[Passage to read]

-=-=-

Service Pack 1 will be emerging soon - the beta is already stalking people out there somewhere, begging Vista-ignorers to install it and give it a shot. But will that cure the itch or just apply local anesthesia? Considering everything said and heard, it’s probably just a bundle of security patches which will effectively increase the size of the hog while fixing a few bugs. Microsofties across the boglands advertise it happily though. Yawn.

DirectX 10
Microsoft’s highly advertised DirectX 10 (and its spin-off 10.1) should have been one of the strong points convincing people to switch over to the Vista camp. Microsoft placed a bet on the gamer segment, where fans of Crysis and other DX10 games should theoretically migrate merrily to the shiny new OS. This had a few people thinking for a while, but they made up their minds when they saw the DX9 shots after a few smart brains tampered with Crysis’ files. The differences were next to impossible to distinguish more often than not.

As for other games, of course, no game developer is crazy enough to target its content on a single DX release, especially since the new OS from Redmond is such a pathetic failure. And as a matter of fact, the Vista & DirectX 10 combination usually scores lower in benchmarks than the well-tested, trustworthy, XP DX9 combo. There goes the gamer segment.

Xbox 360 and devices
While the Xbox is doing quite well in terms of sales, the gaming Vole isn’t doing so well. In the past few years, the gaming division lost more than five billion dollars, mostly due to the strategy aimed at gaining market share. Microsoft expects this to shine-up a bit in 2008, but this year wasn’t what it expected, mostly because the outfit have to spend about one billion dollars on replacing bricked units and dealing with minor malfunctions of the console. This won’t be a disaster, but, it does stack-up with the rest.

Another black spot on Microsoft’s CV is the PlaysForSure campaign which resulted in utter failure, being discontinued a short while ago. Once it released Zune, Microsoft couldn’t care less about the smaller companies revolving around its Devilish Rights Management system. Speaking of Zune, the Redmondians did achieve a reasonably good market share in the first year and can grab a few extra bucks from this sector. The latest Zune devices are praised by some.

Microsoft is not all bad
Of course, Microsoft isn't all bad. Ask somebody who develops software for its products. One of the top reasons people are still sticking with Microsoft technology is the abundance of software available for it. And that comes from the large palette of tools which developers have available. It’s easy to write software for Microsoft. The documentation is great and the support is pretty good too. Almost any imaginable problem has been run into by at least a dozen people before you. As for the audience, you need not worry there too much, as you’ll be coding for gazillions of machines. With the introduction of the .Net platform, Microsoft has scored even higher, as interoperability with its mobile OS versions is no longer such a big deal.

-=-=-

[Listed records]
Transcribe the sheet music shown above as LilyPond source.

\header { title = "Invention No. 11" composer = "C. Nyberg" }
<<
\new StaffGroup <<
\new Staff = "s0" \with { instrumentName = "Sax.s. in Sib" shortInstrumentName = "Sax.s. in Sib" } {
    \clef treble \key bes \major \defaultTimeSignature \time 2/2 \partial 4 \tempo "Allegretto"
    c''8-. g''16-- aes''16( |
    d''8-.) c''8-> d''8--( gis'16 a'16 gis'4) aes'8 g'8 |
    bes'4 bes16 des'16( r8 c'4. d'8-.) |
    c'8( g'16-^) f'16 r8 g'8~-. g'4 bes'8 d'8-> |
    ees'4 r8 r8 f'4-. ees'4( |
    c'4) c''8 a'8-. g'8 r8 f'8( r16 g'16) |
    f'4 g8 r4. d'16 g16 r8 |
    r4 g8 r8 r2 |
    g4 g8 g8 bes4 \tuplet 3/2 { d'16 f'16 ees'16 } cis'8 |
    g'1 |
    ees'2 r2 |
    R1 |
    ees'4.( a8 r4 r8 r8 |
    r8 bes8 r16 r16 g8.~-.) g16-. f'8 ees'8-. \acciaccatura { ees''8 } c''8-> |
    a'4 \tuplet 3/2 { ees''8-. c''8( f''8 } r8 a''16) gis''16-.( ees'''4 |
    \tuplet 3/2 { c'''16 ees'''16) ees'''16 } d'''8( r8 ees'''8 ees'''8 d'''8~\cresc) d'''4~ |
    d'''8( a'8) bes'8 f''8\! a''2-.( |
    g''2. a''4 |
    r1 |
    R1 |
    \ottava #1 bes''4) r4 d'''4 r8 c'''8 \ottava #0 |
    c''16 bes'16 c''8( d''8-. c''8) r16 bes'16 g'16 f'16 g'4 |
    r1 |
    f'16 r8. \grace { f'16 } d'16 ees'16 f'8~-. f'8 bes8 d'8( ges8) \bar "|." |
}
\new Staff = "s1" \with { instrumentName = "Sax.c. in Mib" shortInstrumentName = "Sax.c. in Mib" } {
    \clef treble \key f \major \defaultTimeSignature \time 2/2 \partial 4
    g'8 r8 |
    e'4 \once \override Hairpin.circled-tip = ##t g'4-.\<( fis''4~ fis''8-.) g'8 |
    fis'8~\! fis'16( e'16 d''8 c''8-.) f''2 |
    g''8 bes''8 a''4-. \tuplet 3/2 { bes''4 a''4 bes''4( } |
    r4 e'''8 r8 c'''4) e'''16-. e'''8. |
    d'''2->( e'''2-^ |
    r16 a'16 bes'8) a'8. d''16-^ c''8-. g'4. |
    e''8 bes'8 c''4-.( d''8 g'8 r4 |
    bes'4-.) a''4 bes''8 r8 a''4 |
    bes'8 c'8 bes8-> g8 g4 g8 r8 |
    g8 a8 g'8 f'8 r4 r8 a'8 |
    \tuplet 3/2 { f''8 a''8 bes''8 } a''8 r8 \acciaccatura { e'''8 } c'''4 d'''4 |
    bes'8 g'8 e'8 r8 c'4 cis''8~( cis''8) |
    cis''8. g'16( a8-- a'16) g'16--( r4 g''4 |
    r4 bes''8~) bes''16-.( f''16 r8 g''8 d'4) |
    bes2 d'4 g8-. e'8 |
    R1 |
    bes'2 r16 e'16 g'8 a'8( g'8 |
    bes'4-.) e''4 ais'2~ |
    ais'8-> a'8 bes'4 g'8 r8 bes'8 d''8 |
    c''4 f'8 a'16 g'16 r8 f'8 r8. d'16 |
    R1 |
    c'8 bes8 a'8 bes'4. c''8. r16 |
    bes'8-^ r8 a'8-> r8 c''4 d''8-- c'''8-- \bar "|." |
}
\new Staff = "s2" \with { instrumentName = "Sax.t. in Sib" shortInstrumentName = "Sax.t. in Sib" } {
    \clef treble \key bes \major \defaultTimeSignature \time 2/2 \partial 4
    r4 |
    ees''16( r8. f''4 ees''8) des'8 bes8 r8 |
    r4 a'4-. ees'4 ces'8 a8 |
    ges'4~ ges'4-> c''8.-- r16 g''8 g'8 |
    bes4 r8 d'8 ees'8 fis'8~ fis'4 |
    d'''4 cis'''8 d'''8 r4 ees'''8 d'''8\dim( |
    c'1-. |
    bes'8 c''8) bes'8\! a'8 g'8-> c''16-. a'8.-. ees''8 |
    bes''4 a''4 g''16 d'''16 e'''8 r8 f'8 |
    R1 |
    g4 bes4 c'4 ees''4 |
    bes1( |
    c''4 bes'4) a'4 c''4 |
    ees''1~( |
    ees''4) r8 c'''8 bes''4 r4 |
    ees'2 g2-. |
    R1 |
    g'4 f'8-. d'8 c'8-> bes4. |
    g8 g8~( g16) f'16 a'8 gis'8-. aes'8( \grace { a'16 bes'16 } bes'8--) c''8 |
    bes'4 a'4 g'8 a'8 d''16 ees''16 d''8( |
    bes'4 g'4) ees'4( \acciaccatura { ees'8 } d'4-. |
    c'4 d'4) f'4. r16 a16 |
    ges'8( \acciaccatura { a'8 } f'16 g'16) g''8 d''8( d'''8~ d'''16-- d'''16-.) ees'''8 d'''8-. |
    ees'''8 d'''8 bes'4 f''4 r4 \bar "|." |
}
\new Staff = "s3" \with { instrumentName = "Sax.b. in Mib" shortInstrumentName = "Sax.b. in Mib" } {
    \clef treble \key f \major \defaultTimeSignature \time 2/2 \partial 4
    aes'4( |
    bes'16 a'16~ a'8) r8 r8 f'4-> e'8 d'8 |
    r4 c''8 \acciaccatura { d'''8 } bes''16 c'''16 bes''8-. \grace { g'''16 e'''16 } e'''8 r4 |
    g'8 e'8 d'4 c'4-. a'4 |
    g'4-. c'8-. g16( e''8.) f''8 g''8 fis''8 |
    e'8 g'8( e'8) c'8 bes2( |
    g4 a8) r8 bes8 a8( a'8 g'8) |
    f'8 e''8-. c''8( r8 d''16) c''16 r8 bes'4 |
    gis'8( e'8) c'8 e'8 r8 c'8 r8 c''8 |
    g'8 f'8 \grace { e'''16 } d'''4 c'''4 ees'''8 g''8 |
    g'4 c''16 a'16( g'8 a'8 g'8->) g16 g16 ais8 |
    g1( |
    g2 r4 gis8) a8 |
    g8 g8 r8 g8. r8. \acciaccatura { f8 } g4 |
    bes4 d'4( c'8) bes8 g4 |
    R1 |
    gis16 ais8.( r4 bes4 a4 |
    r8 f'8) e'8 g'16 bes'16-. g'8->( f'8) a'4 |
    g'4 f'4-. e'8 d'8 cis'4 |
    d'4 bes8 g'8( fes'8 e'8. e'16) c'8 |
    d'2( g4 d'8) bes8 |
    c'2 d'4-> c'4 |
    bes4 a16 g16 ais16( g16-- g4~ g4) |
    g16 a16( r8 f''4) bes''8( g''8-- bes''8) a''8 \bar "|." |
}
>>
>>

-=-=-

[Work instructions]
a) Repeat the article on Microsoft word for word, starting with "Service Pack 1" and going on through "happily though. Yawn.".
b) Carry on the article about Microsoft from the point where it stops.

[Answers]
a)
Service Pack 1 will be emerging soon - the beta is already stalking people out there somewhere, begging Vista-ignorers to install it and give it a shot. But will that cure the itch or just apply local anesthesia? Considering everything said and heard, it’s probably just a bundle of security patches which will effectively increase the size of the hog while fixing a few bugs. Microsofties across the boglands advertise it happily though. Yawn.

b)
And, if this wasn’t enough, know that Microsoft spews so much new technology at developers, not even the greatest Voletech fanboy can keep up with all the countless versions of countless tools released each year. The marketing system is pretty aggressive too, as a simple yearly MSDN subscription will bring you tons of CDs and DVDs in languages you’ll never use, each two or three months. It’s like these people have a quota of a billion disks which have to be shipped out monthly, completely ignoring production costs (rich companies are quite talented when it comes to useless expenses). Microsoft supports its developers better than any other company in the world, and this is one of its strongest points.

Palladium - The utopian freakshow
In a utopian society, a proper one that is, artists would sing and act for free and the ones who like them will pay them with as much money as they can afford. All without prices, without having to pay to buy an album that ultimately proves to be crappy and so on (Blimey, sounds like the London Underground is a utopia - Ed.).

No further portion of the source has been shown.